Restaurant owners also expressed concerns about the Affordable Care Act and how it impacted small business owners and franchisees. Michael Fey, a McDonalds franchise-owner in South Georgia and North Florida, said he was losing tremendous talent to neighboring business owners who could provide more work hours to employees because of those he’d had to reduce to more easily comply with the act.
Snyder said he was planning to take the penalty fines for 2016, as his only other feasible option would be to close one of his restaurants during lunch time and cease the catering arm of his business. Being a small business on the fence of employing around 50 people, the cut-off mark for the ACA, is having an impact on him. Bremer has heard it before.

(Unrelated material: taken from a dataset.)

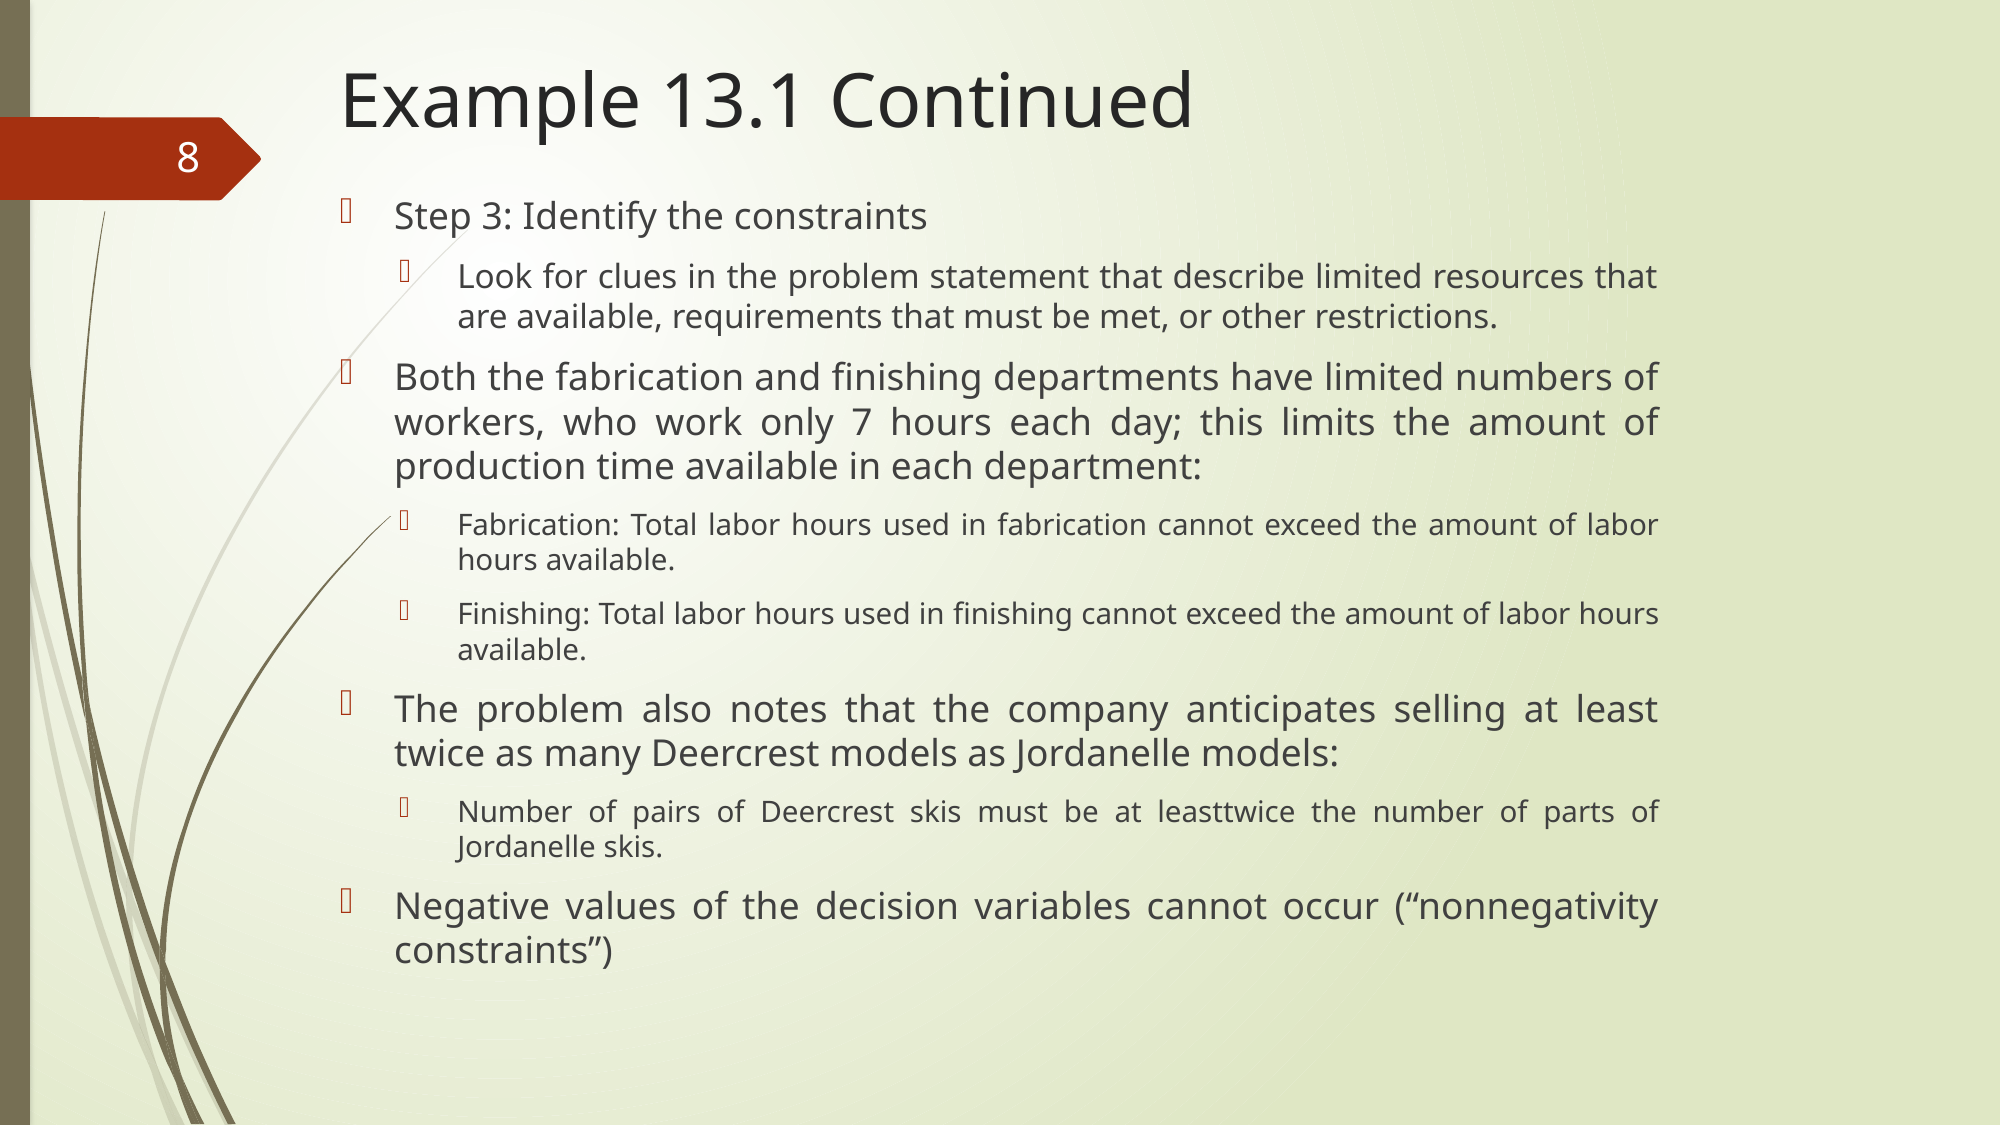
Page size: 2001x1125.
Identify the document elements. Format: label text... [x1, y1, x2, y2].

“In the service industry, our profit margins are only around 4 to 6 percent. When we talk about the Affordable Care Act, we can’t figure out who it’s affordable to,” Bremer said. “As a consumer and citizen you see so much waste in medicine. It could be affordable if those things were managed properly.”
Carter said he couldn’t agree more. He said those looking to see changes should remain supportive.
“Don’t think that we’ve given up on repealing ... the ACA. So much rides on this next presidential election,” Carter said. “At some point, there’ll be more attempts to at least make it palatable.”
Those also in attendance at the discussion were Burger King franchise owner Carol Slade and her husband Ben; executive chef and director of food and beverage for the Jekyll Island Club Hotel Dale Ford; senior food and beverage manager at the Lodge and Retreat at Sea Island Jeremy Bratton, along with the Lodge and Retreat at Sea Island executive chef Daniel Zeal.